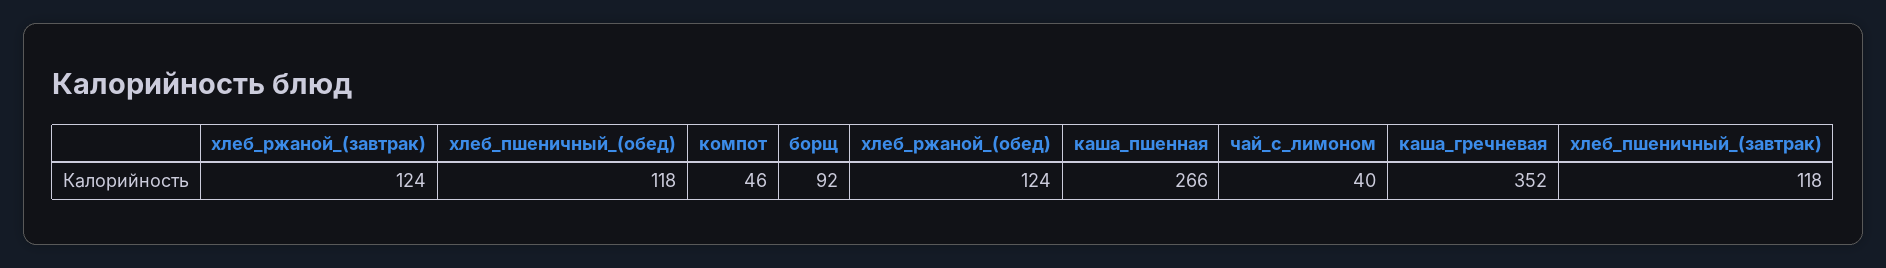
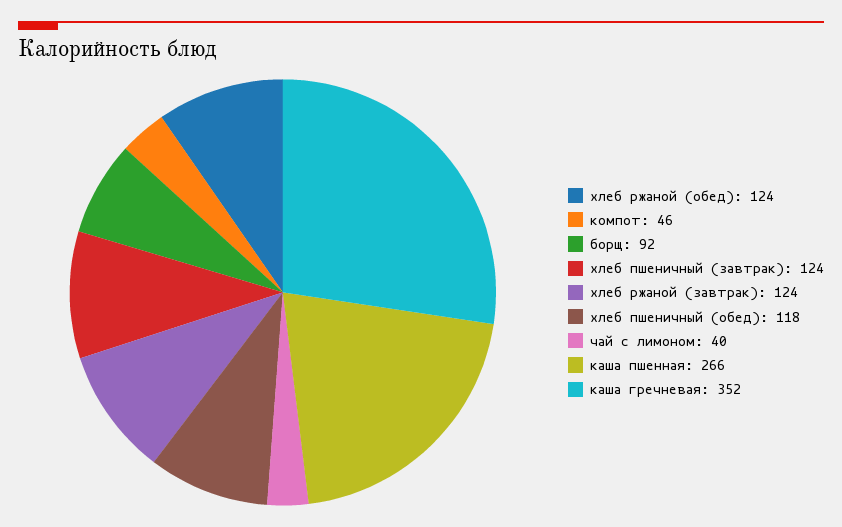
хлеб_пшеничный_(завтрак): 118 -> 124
...
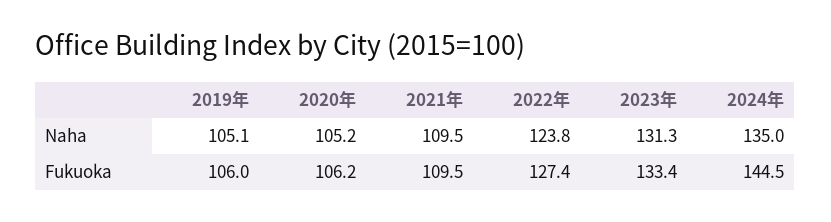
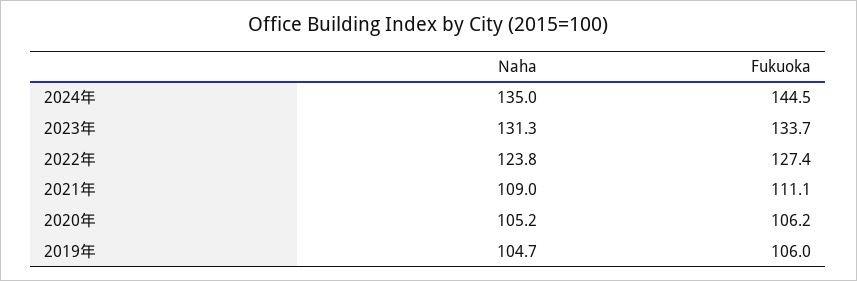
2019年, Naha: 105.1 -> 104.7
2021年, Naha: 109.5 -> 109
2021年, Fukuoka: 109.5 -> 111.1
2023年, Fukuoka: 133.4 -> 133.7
* * *
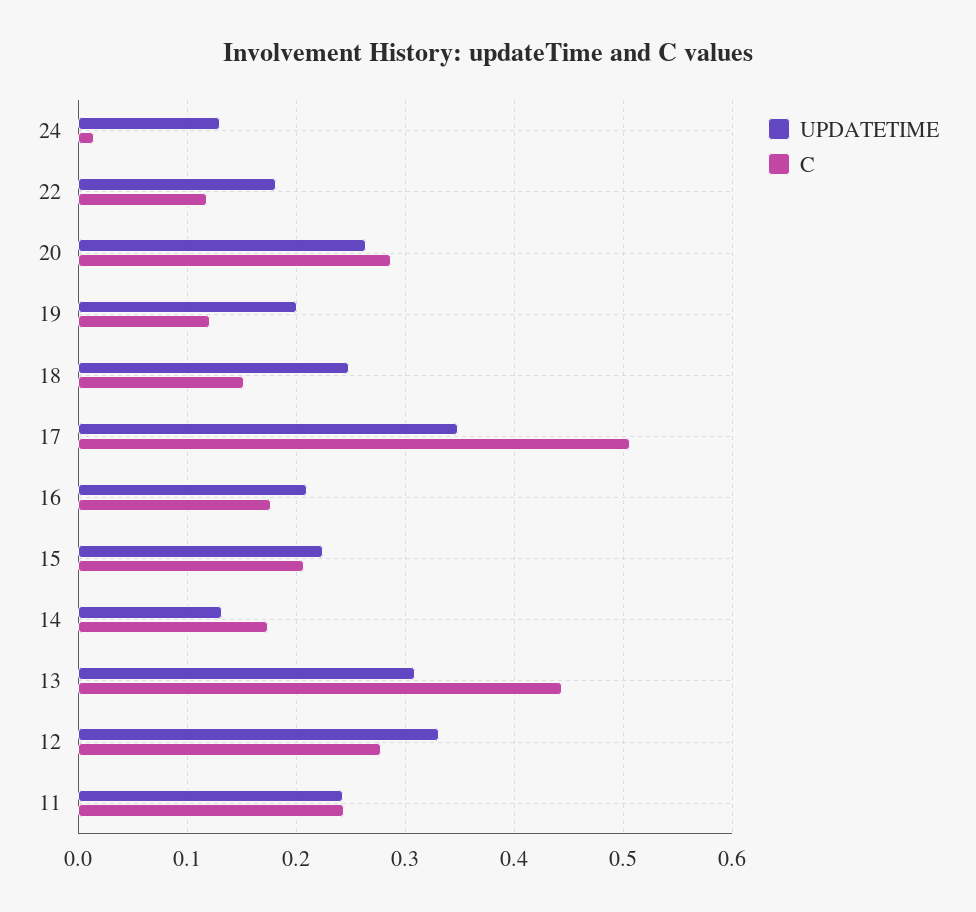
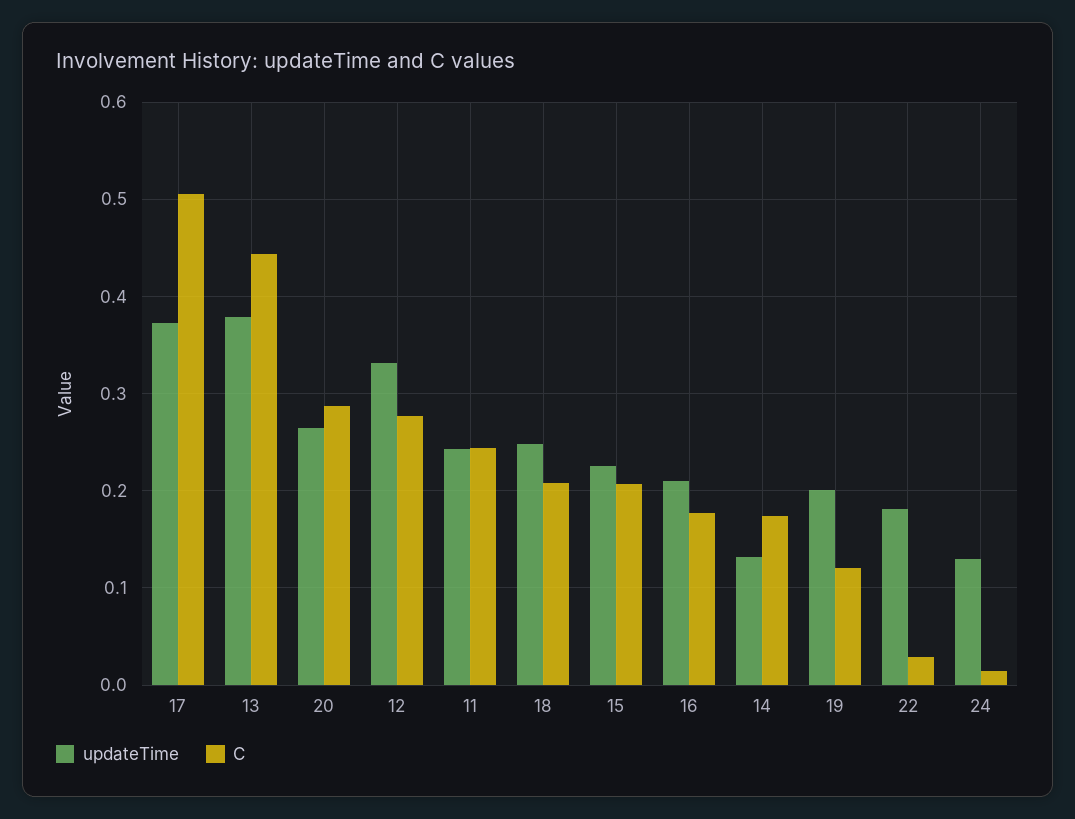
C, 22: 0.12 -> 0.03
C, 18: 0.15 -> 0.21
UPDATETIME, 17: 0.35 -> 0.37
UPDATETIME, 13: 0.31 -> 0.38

**YOUR OBJECTIVE**.
Please reproduce the lines from the line with "C, 22: 0.12 -> 0.03" to the line with "UPDATETIME, 13: 0.31 -> 0.38", both ends included, exactly as they appear above.

**WRITTEN REPLY**.
C, 22: 0.12 -> 0.03
C, 18: 0.15 -> 0.21
UPDATETIME, 17: 0.35 -> 0.37
UPDATETIME, 13: 0.31 -> 0.38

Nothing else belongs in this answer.